The Grade II* church of St Thomas the Apostle, Stanhope, is unusual in having three fonts, and these reflect changes in their use and misuse over the years, and the applicability of Canon F1. The font currently in use is an 1863 Frosterley marble font with a carved oak cover dating back to 1907; a much older stone font, possible Saxon, stands below the western respond of the north arcade and “was once recovered from the churchyard”; and a third font, a small 19th century example, which previously belonged in the chapel at Crawleyside and “was rediscovered in a garden serving as a bird bath in 1985”. 

The petition in Re St Thomas Stanhope [2026] ECC Dur 1 sought to move the Frosterley marble font to the east end of the north aisle (but without its oak cover), to position the Saxon font where the Frosterley marble font is currently situated, make the Saxon font mobile so it can be easily moved for use during baptisms, and relocate the Crawleyside font to a garden of remembrance within the churchyard. These proposals gave rise to significant controversy and opposition, and in light of the representations made, the PCC  reconsidered its proposals for the Frosterley marble font. They now no longer seek to move it from its existing place, and would keep its cover in situ. Isles Ch commended them for their reappraisal and was satisfied they had come to the right decision. 

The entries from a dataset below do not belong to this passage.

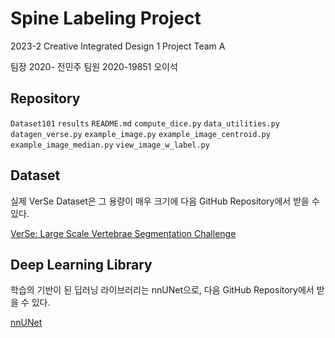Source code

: # Spine Labeling Project
2023-2 Creative Integrated Design 1 Project Team A

팀장 2020- 전민주
팀원 2020-19851 오이석

## Repository
`Dataset101`
`results`
`README.md`
`compute_dice.py`
`data_utilities.py`
`datagen_verse.py`
`example_image.py`
`example_image_centroid.py`
`example_image_median.py`
`view_image_w_label.py`

## Dataset
실제 VerSe Dataset은 그 용량이 매우 크기에 다음 GitHub Repository에서 받을 수 있다.

[VerSe: Large Scale Vertebrae Segmentation Challenge](https://github.com/anjany/verse)

## Deep Learning Library

학습의 기반이 된 딥러닝 라이브러리는 nnUNet으로, 다음 GitHub Repository에서 받을 수 있다.

[nnUNet](https://github.com/MIC-DKFZ/nnUNet)
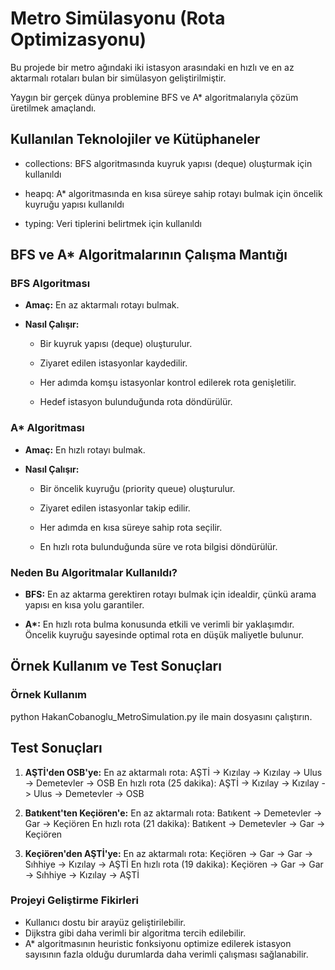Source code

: # Metro Simülasyonu (Rota Optimizasyonu)

Bu projede bir metro ağındaki iki istasyon arasındaki en hızlı ve en az aktarmalı rotaları bulan bir simülasyon geliştirilmiştir.

Yaygın bir gerçek dünya problemine BFS ve A\* algoritmalarıyla çözüm üretilmek amaçlandı.

## Kullanılan Teknolojiler ve Kütüphaneler

- collections: BFS algoritmasında kuyruk yapısı (deque) oluşturmak için kullanıldı

- heapq: A\* algoritmasında en kısa süreye sahip rotayı bulmak için öncelik kuyruğu yapısı kullanıldı

- typing: Veri tiplerini belirtmek için kullanıldı

## BFS ve A\* Algoritmalarının Çalışma Mantığı

### BFS Algoritması

- **Amaç:** En az aktarmalı rotayı bulmak.
- **Nasıl Çalışır:**

  - Bir kuyruk yapısı (deque) oluşturulur.

  - Ziyaret edilen istasyonlar kaydedilir.

  - Her adımda komşu istasyonlar kontrol edilerek rota genişletilir.

  - Hedef istasyon bulunduğunda rota döndürülür.

### A\* Algoritması

- **Amaç:** En hızlı rotayı bulmak.
- **Nasıl Çalışır:**

  - Bir öncelik kuyruğu (priority queue) oluşturulur.

  - Ziyaret edilen istasyonlar takip edilir.

  - Her adımda en kısa süreye sahip rota seçilir.

  - En hızlı rota bulunduğunda süre ve rota bilgisi döndürülür.

### Neden Bu Algoritmalar Kullanıldı?

- **BFS:** En az aktarma gerektiren rotayı bulmak için idealdir, çünkü arama yapısı en kısa yolu garantiler.

- **A\*:** En hızlı rota bulma konusunda etkili ve verimli bir yaklaşımdır. Öncelik kuyruğu sayesinde optimal rota en düşük maliyetle bulunur.

## Örnek Kullanım ve Test Sonuçları

### Örnek Kullanım

python HakanCobanoglu_MetroSimulation.py ile main dosyasını çalıştırın.

## Test Sonuçları

1. **AŞTİ'den OSB'ye:**
   En az aktarmalı rota: AŞTİ -> Kızılay -> Kızılay -> Ulus -> Demetevler -> OSB
   En hızlı rota (25 dakika): AŞTİ -> Kızılay -> Kızılay -> Ulus -> Demetevler -> OSB

2. **Batıkent'ten Keçiören'e:**
   En az aktarmalı rota: Batıkent -> Demetevler -> Gar -> Keçiören
   En hızlı rota (21 dakika): Batıkent -> Demetevler -> Gar -> Keçiören

3. **Keçiören'den AŞTİ'ye:**
   En az aktarmalı rota: Keçiören -> Gar -> Gar -> Sıhhiye -> Kızılay -> AŞTİ
   En hızlı rota (19 dakika): Keçiören -> Gar -> Gar -> Sıhhiye -> Kızılay -> AŞTİ

### Projeyi Geliştirme Fikirleri

- Kullanıcı dostu bir arayüz geliştirilebilir.
- Dijkstra gibi daha verimli bir algoritma tercih edilebilir.
- A\* algoritmasının heuristic fonksiyonu optimize edilerek istasyon sayısının fazla olduğu durumlarda daha verimli çalışması sağlanabilir.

However, the petitioners did not provide satisfactory justification for the removal of the Crawleyside font to the churchyard, and it is to be retained within the church; any new position for it is to be agreed with the DAC, and in default of agreement, the court. Likewise, the position of the Saxon font when not in use. 

Quick links

And finally…

From Scottish Legal NewsAnne’s Law passed at Holyrood – or as grumpy old gits like Frank prefer to call it, the Care Home Services (Visits to and by Residents) (Scotland) Regulations 2026. That, dear politicians, is what the Long and Short Titles of statutes and statutory instruments were designed for: to tell decrepit old folk with failing memories (like him) what they are about. Or in the immortal words of Brenda from Bristol: “You’re joking – not another one?”